Quote Of The Day

“In higher education, no well-known university or college has gone out of business in my memory. Over this same period, countless corporate giants have bitten the dust. To me, this says that the incumbent protection racket in higher education works really well. There is hardly any entry, and hardly any exit. No surprise, then, that dousing this sector with subsidies leads primarily to inflation”. —Arnold Kling, Ph.D. in economics from the Massachusetts Institute of Technology

7 Responses to “Quote Of The Day”

  1. cindylu says:

    Poor Arnold Kling. If only he had looked into any standard article on the history of American higher education, he would see that there are dozens of colleges and universities struggling to survive. If he digged into it, he’d find that there have been institutions that have closed in recent years. They tend to close for different reasons, such as losing accreditation or finanical difficulty. Most of the time, these are institutions we don’t hear about, but it does happen. Just check the Chronicle of Higher Education.

    In addition, there is a lot of entry into higher education. Since the 1960s when there was a boom in the college-going age, hundreds of institutions have opened up doors.

    Quit tempting me, yo.

  2. I think you missed his point, he writes, “no well-known university or college has gone out of business in my memory”. What well known university or college has gone out of business in recent memory?

    He than compares this to corporate America and sees several well-known and long established companies that have gone out of business.

    Why is there so much movement in corporate America and not in the educational industry? The clear difference between the two is that the educational industry is swamped with government subsidies, thereby inflating their costs and artificially giving them a competitive edge over other would be entrants, AND giving them the ability to escape their errors. Corporate America has no such ‘benefit’, and therefore, will have much more movement.

  3. cindylu says:

    Well-known is relative. D-Q University is well-known to my friends and I, but you have probably never heard of it.

    Also, you say there is no movement in American higher education, and I would aruge otherwise. Since Arnold Kling is at MIT, I wonder if he has any research grants, or what you might call subsidies. I wonder if some of the research he’s doing is federally funded. Just a thought.

  4. Well-known is relative, but it still has some overall meaning. Can you give me any tier 1 schools that have went under? Even if you can, the number of those is still considerably less than the number of companies that went under in corporate America.

    As far as federally funded research, we are talking about two different things here (apples vs mangos). I doubt that he would have a problem with federally funded research, he is addressing subsidies in general.

  5. cindylu says:

    I like mangos and apples. What’s your point?

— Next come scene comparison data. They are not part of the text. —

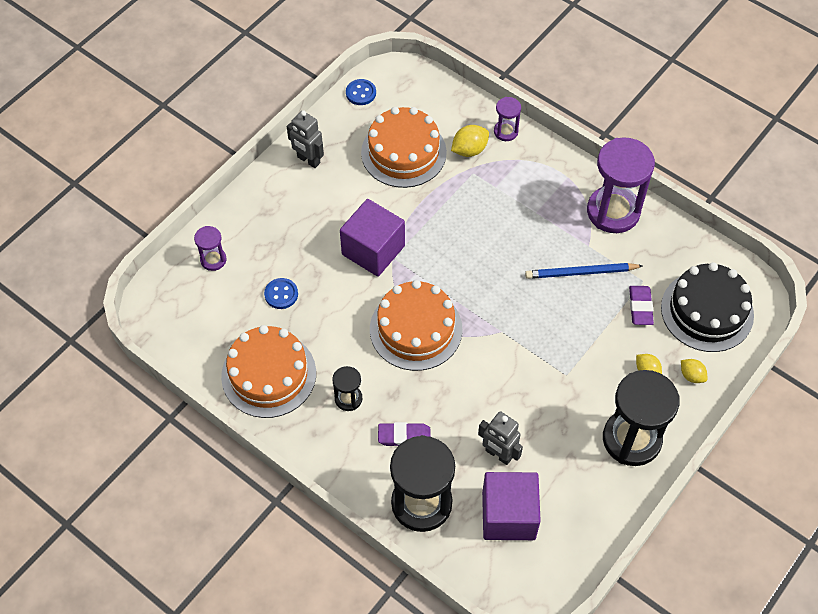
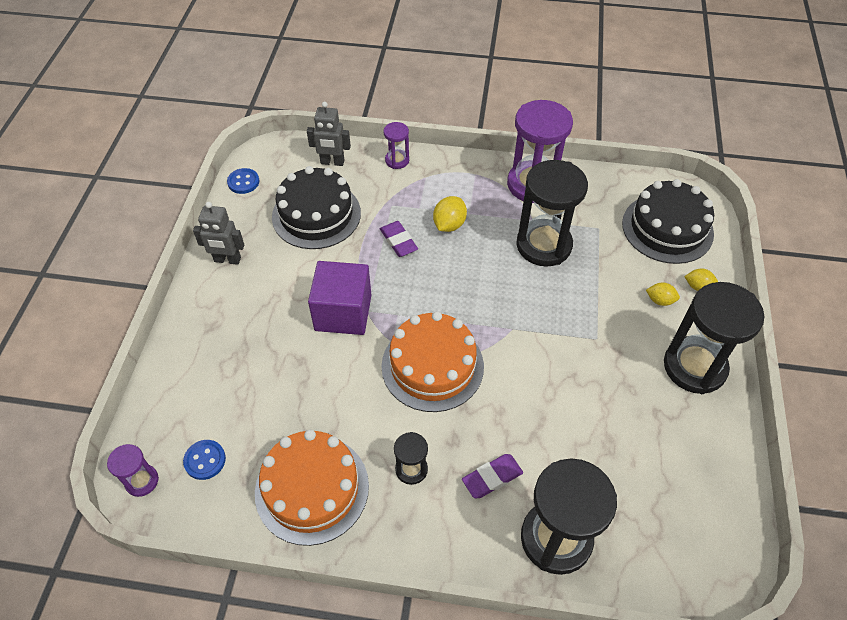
camera: 30 degrees left, 5 degrees down
(213, 260) = (181, 399): purple hourglass -> purple hourglass (142, 481)
(281, 294) = (276, 399): blue button -> blue button (205, 460)
(403, 152) = (316, 215): orange cake -> black cake
(469, 150) = (375, 188): yellow lemon -> yellow lemon (449, 225)
(498, 454) = (592, 446): grey robot -> grey robot (332, 162)
(508, 515) = (645, 502): purple cube -> none
(581, 273) = (543, 245): blue pencil -> black hourglass
(640, 307) = (613, 250): purple eraser -> purple eraser (398, 241)

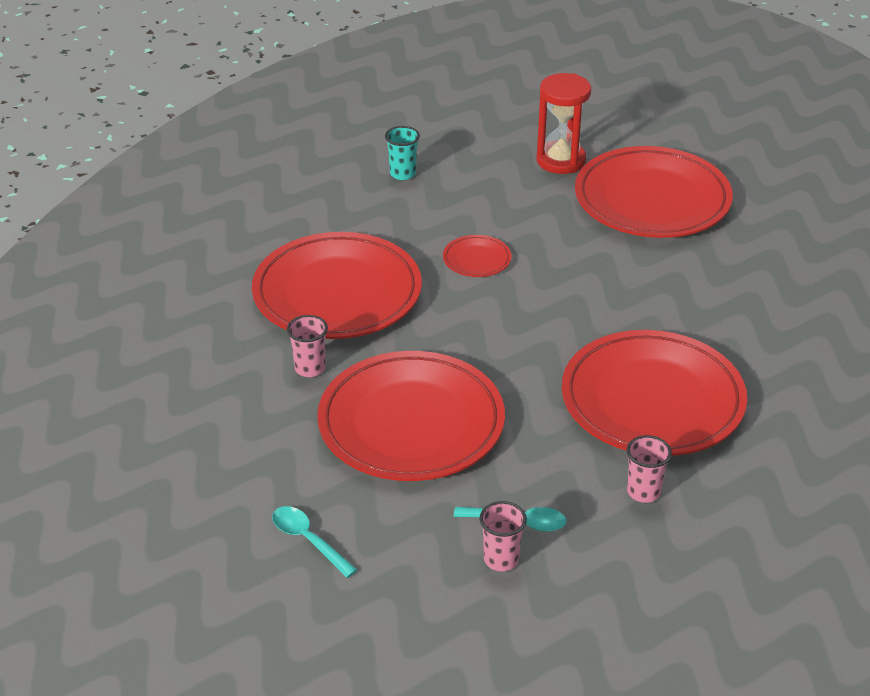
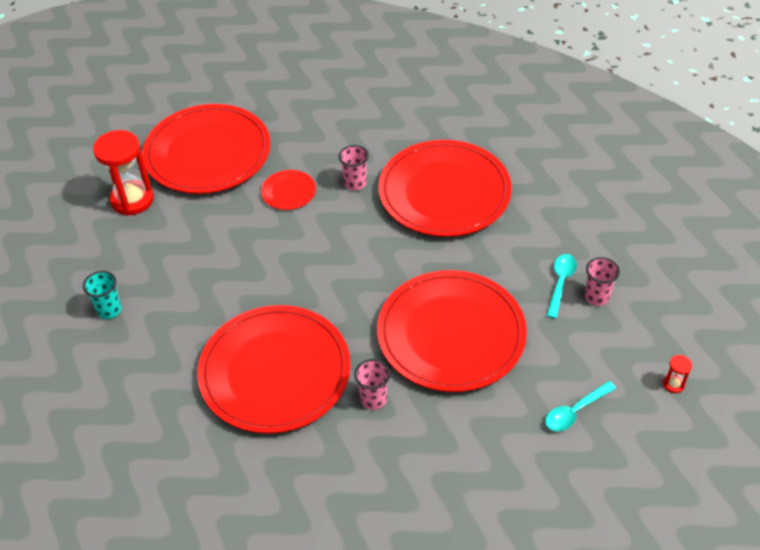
camera: 80 degrees left, 10 degrees up
(361, 641) = (673, 384): none -> red hourglass
(477, 259) = (254, 271): red plate -> red plate (288, 192)
(643, 492) = (535, 213): pink cup -> pink cup (355, 183)

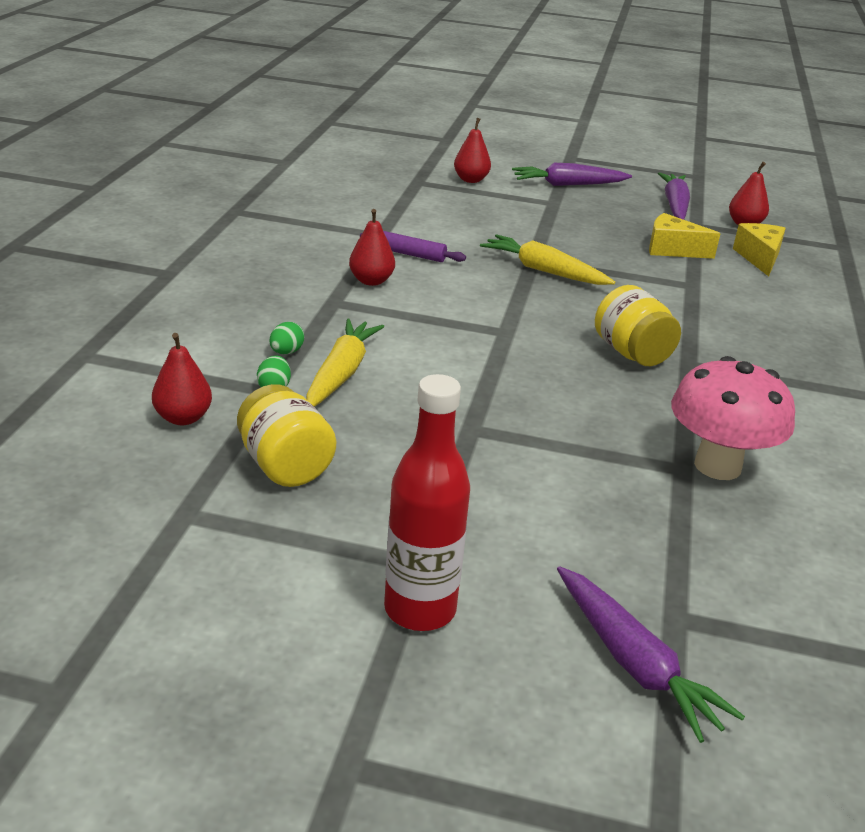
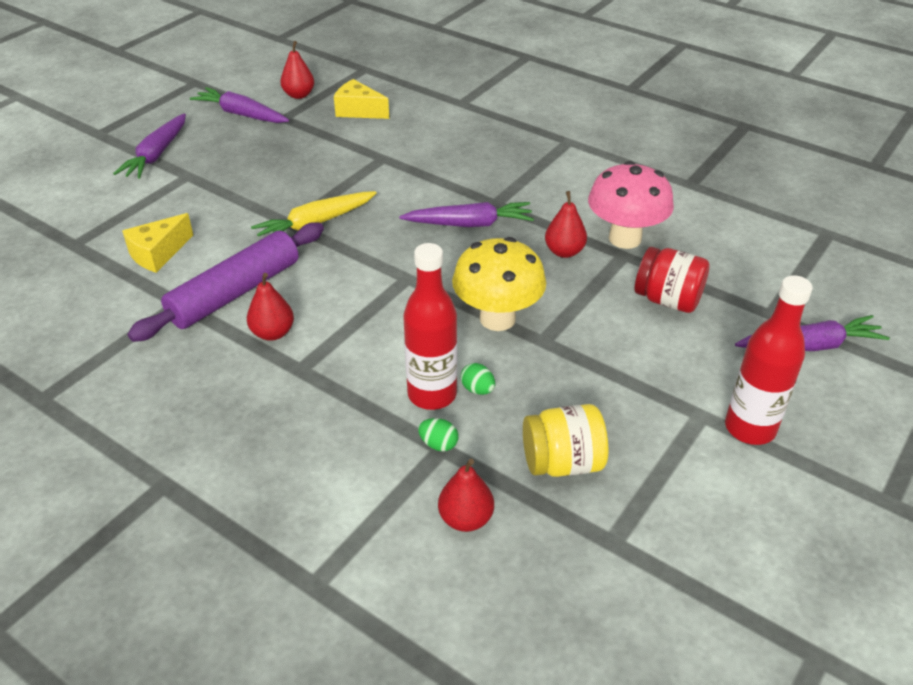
camera: 65 degrees left, 10 degrees up
(286, 352) = (379, 422): green egg -> green egg (477, 389)
(341, 373) = (432, 394): yellow carrot -> red bottle
(411, 254) = (235, 293): purple rolling pin -> purple rolling pin, size x2.06
(471, 180) = (98, 208): red pear -> red pear (564, 252)
(484, 394) = (497, 318): none -> yellow mushroom
(622, 515) = (668, 300): none -> red jar
(631, 353) = (469, 224): yellow jar -> purple carrot
(672, 250) = (319, 145): yellow cheese -> yellow cheese (158, 254)

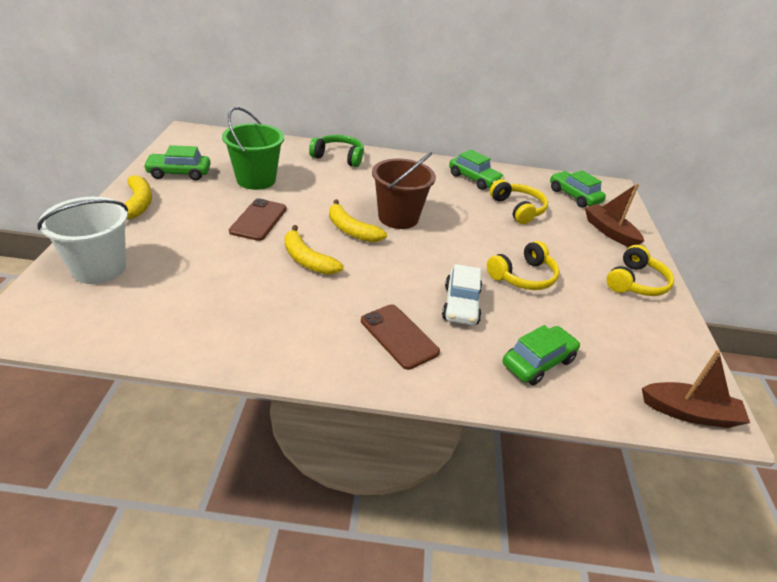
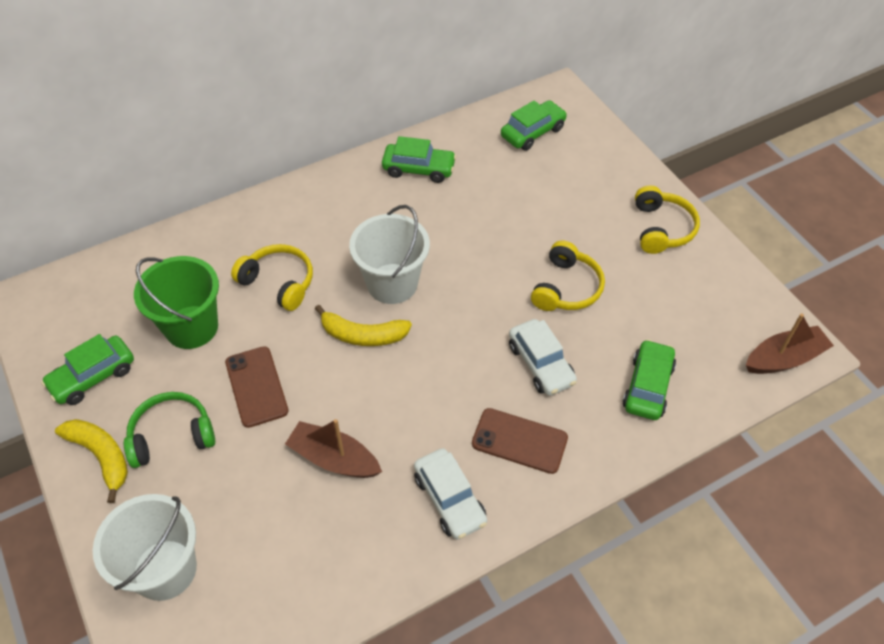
camera: 30 degrees left, 15 degrees up
(307, 260) = (358, 407): yellow banana -> none
(311, 338) = (449, 499): none -> white car
(339, 157) = (247, 226): green headphones -> green headphones (172, 436)
(398, 217) = (392, 283): brown bucket -> white bucket
(518, 209) = (495, 190): yellow headphones -> yellow headphones (278, 282)
(574, 196) = (533, 132): green car -> green car turned 120 degrees clockwise
(609, 232) = (598, 169): brown boat -> brown boat (334, 459)

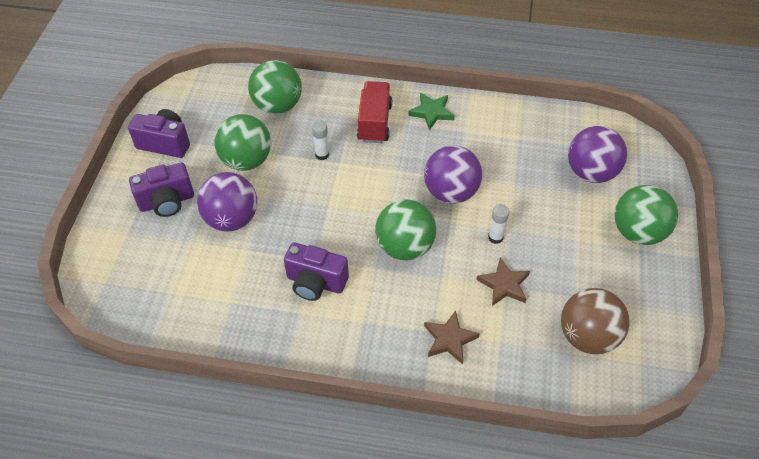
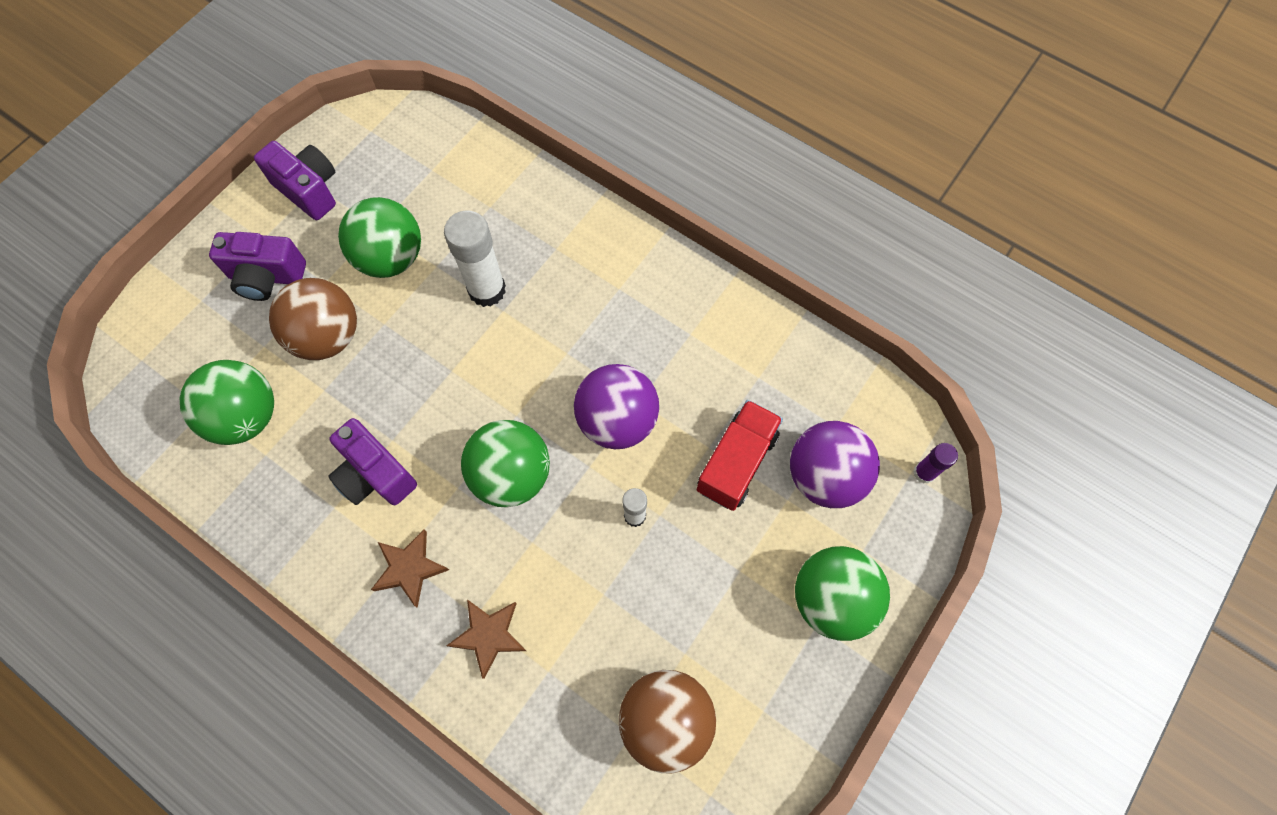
camera: 25 degrees right, 15 degrees up
(232, 219) = (327, 336): purple ball -> brown ball
(278, 106) = (473, 191): green ball -> green ball (246, 416)
(322, 155) = (487, 290): white glue stick -> white glue stick, size x1.88
(374, 122) = (581, 269): red truck -> red truck (736, 462)
(431, 112) = (664, 285): green star -> none
(504, 285) = (604, 591): brown star -> brown star (409, 568)
(644, 149) = (924, 473): none -> purple glue stick

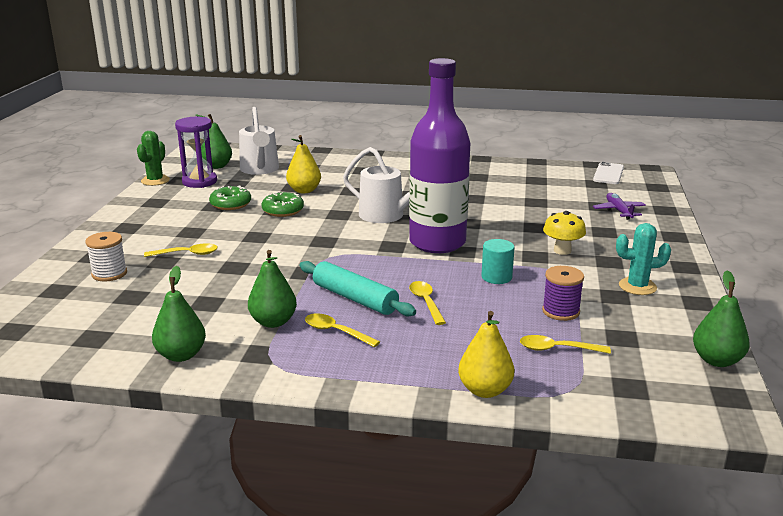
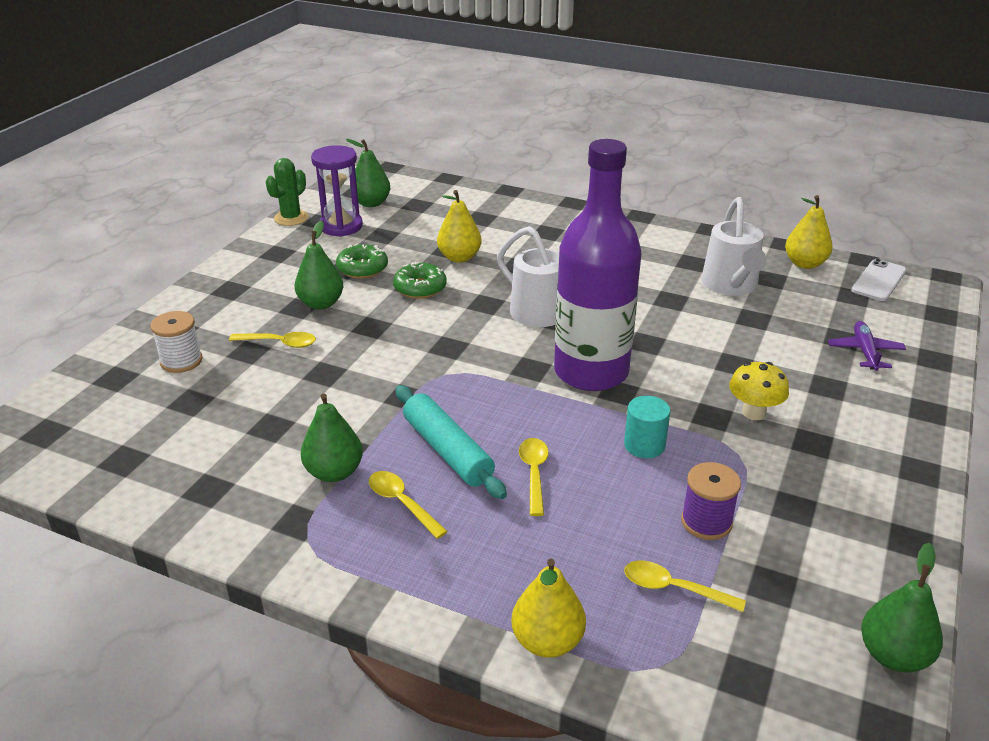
camera: 15 degrees right, 10 degrees up
(181, 355) = (208, 506): green pear -> green pear (321, 303)
(260, 170) = (419, 216): white watering can -> white watering can (731, 286)
(555, 170) = (804, 264): none -> yellow pear
(637, 286) = (833, 496): turquoise cactus -> none

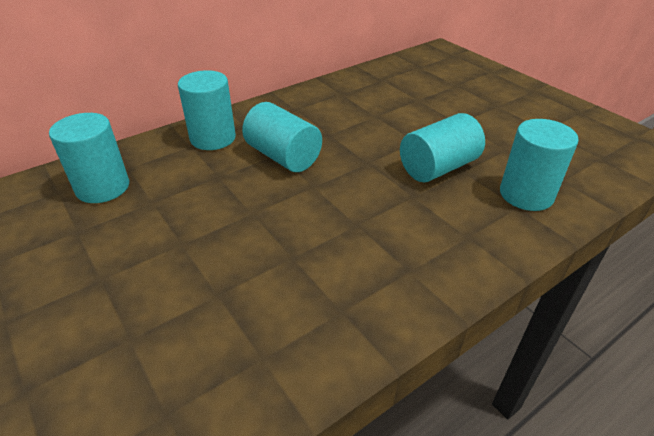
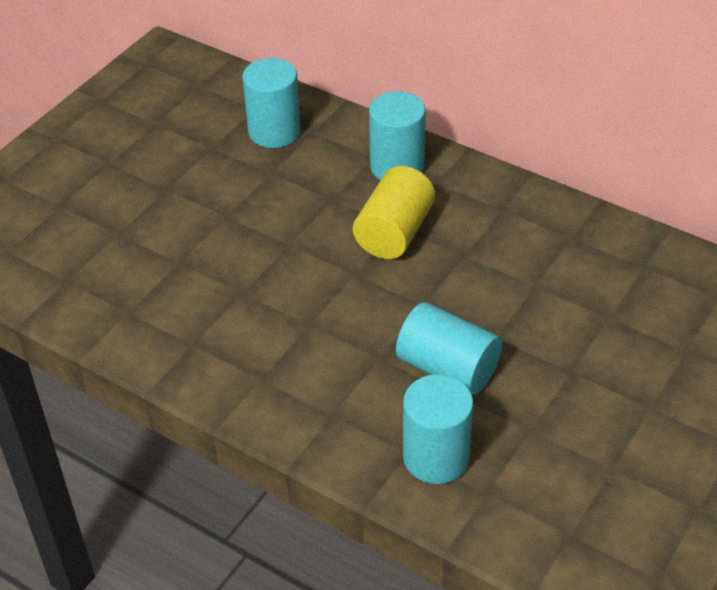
camera: 70 degrees right, 5 degrees up
(283, 156) = (394, 233): turquoise cylinder -> yellow cylinder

    Seriously, maybe when I have more time and am not worried about finals, we can have a real discussion about these subsidies for higher education that you speak of. I know it would have been a lot more difficult for me to get through my undergrad years without federal and state grants, workstudy and even some loans to cover the costs. I’m definitly against rising costs for higher education, but as I read more and more about the field and higher education finance I get a better understanding about why tuition fees go up.

  6. I know what you mean about the need for those loans, but you are under the impression that if the government doesn’t do it, somehow they will suddenly disappear. This is not the case. The governement doesn’t subisides car loans, yet car loans are abundent. I have blogged on here before about how to get the government out of the subsidy business while keeping the level of loans relatively the same. When you have time, you should check that out.

    So to summarize, the loans are not the problem, it is the government doing it below market demand for such loans, that is the problem.